===== DATASET EXTRACT

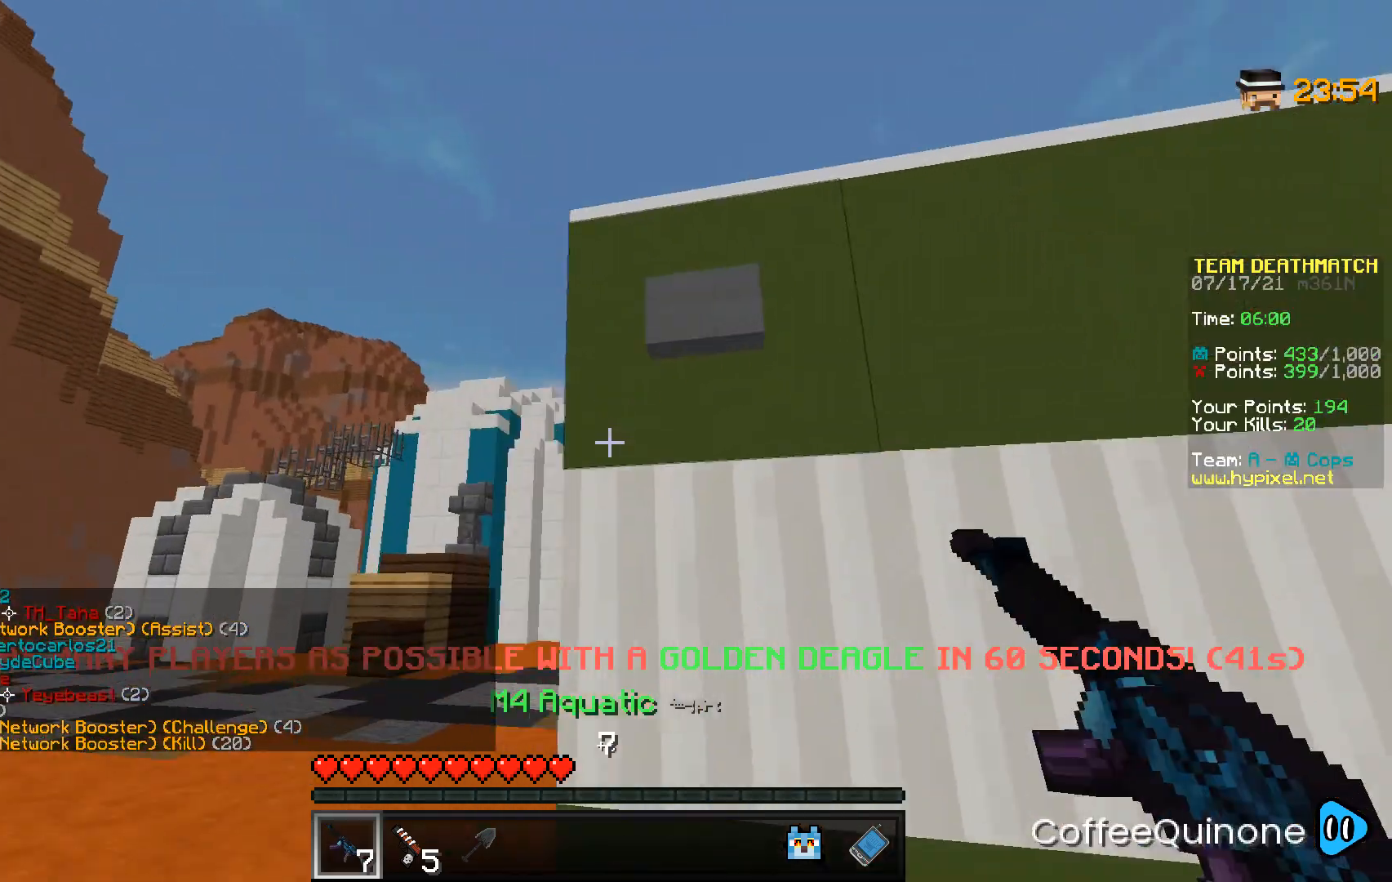
{"keys": ["a", "w"], "mouse": [], "events": [[334, "w", "up"], [434, "w", "down"]]}
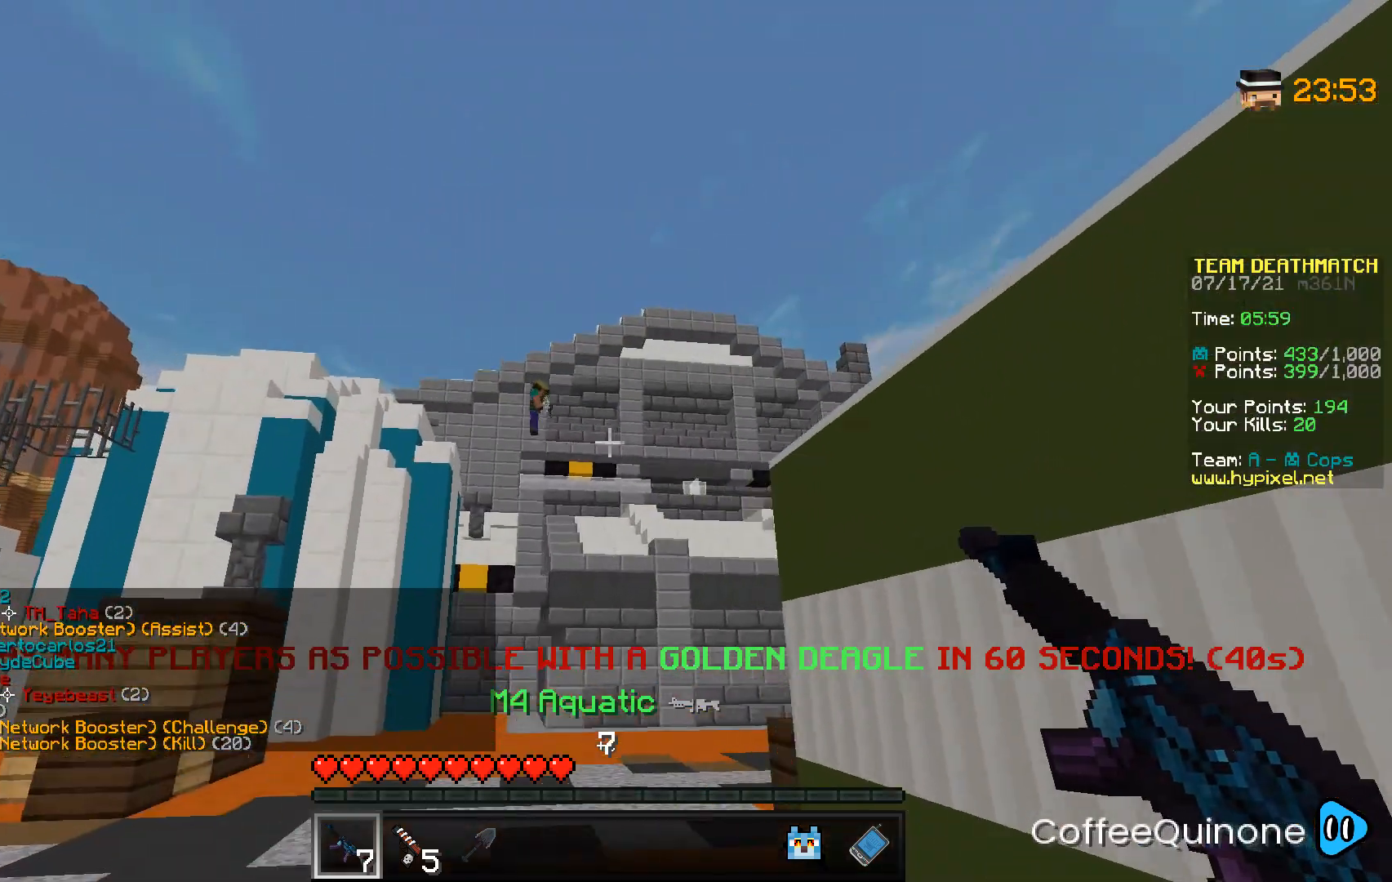
{"keys": ["a", "s"], "mouse": ["right"], "events": [[67, "w", "up"], [300, "mouse_right", "down"], [334, "s", "down"]]}
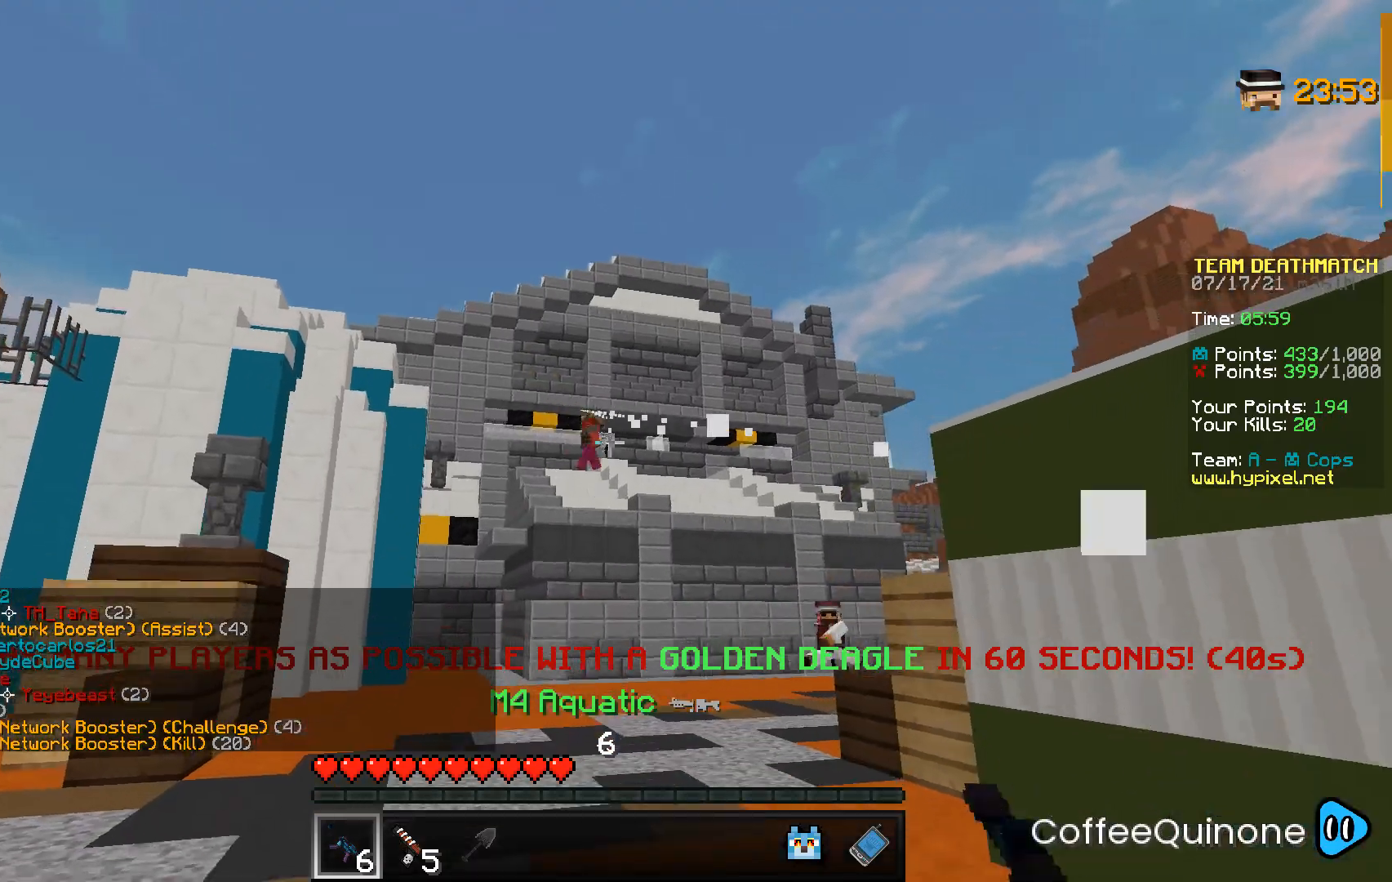
{"keys": ["d"], "mouse": [], "events": [[67, "a", "up"], [67, "s", "up"], [167, "d", "down"], [434, "mouse_right", "up"]]}
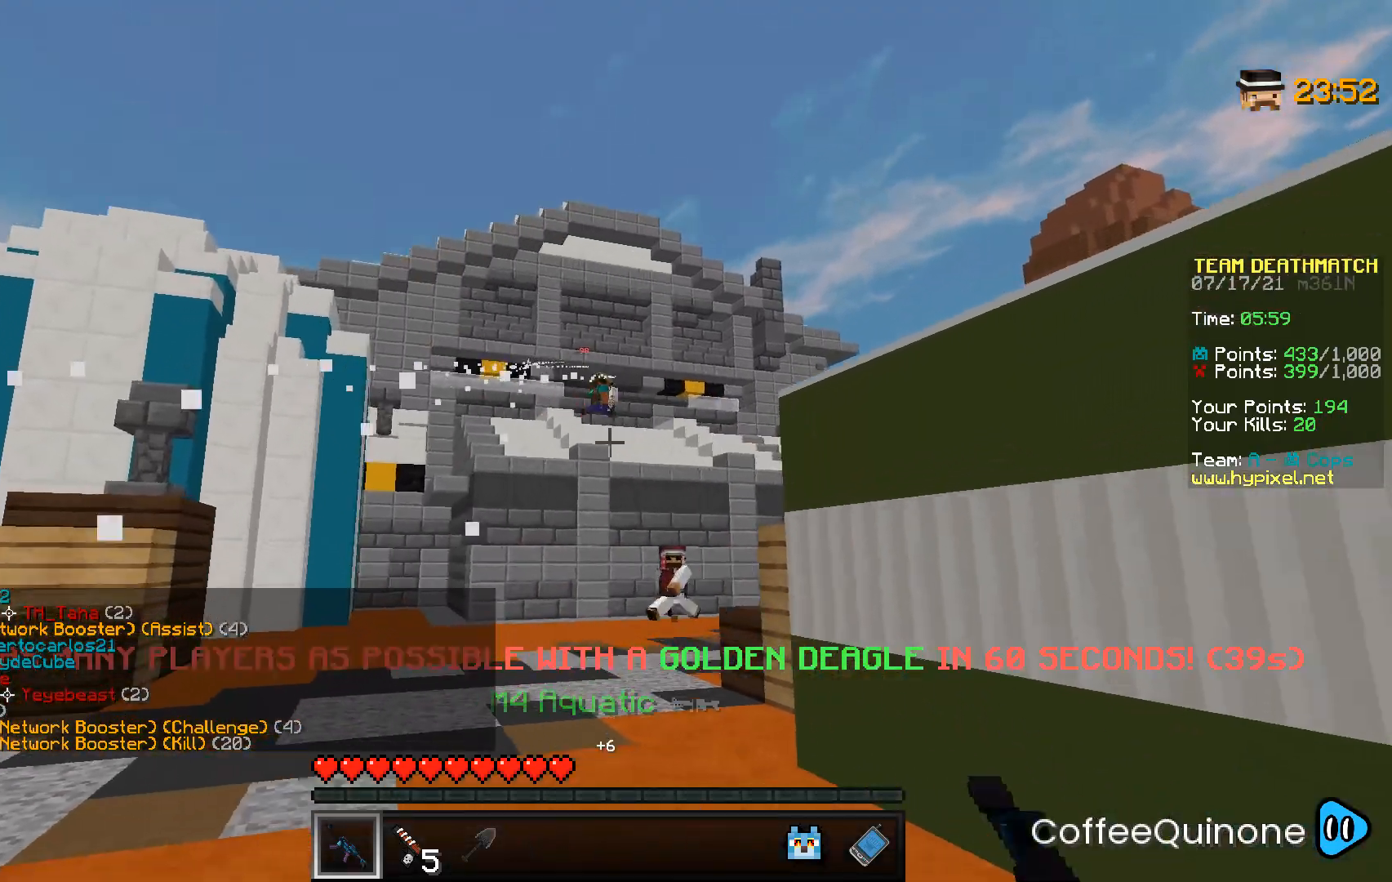
{"keys": ["d", "w"], "mouse": [], "events": [[33, "mouse_right", "down"], [233, "mouse_right", "up"], [367, "w", "down"]]}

==========

Without copying any picture, write out all of the material exactly as it reads.

**WRITTEN SOLUTION:**
{"keys": ["a", "w"], "mouse": [], "events": [[334, "w", "up"], [434, "w", "down"]]}
{"keys": ["a", "s"], "mouse": ["right"], "events": [[67, "w", "up"], [300, "mouse_right", "down"], [334, "s", "down"]]}
{"keys": ["d"], "mouse": [], "events": [[67, "a", "up"], [67, "s", "up"], [167, "d", "down"], [434, "mouse_right", "up"]]}
{"keys": ["d", "w"], "mouse": [], "events": [[33, "mouse_right", "down"], [233, "mouse_right", "up"], [367, "w", "down"]]}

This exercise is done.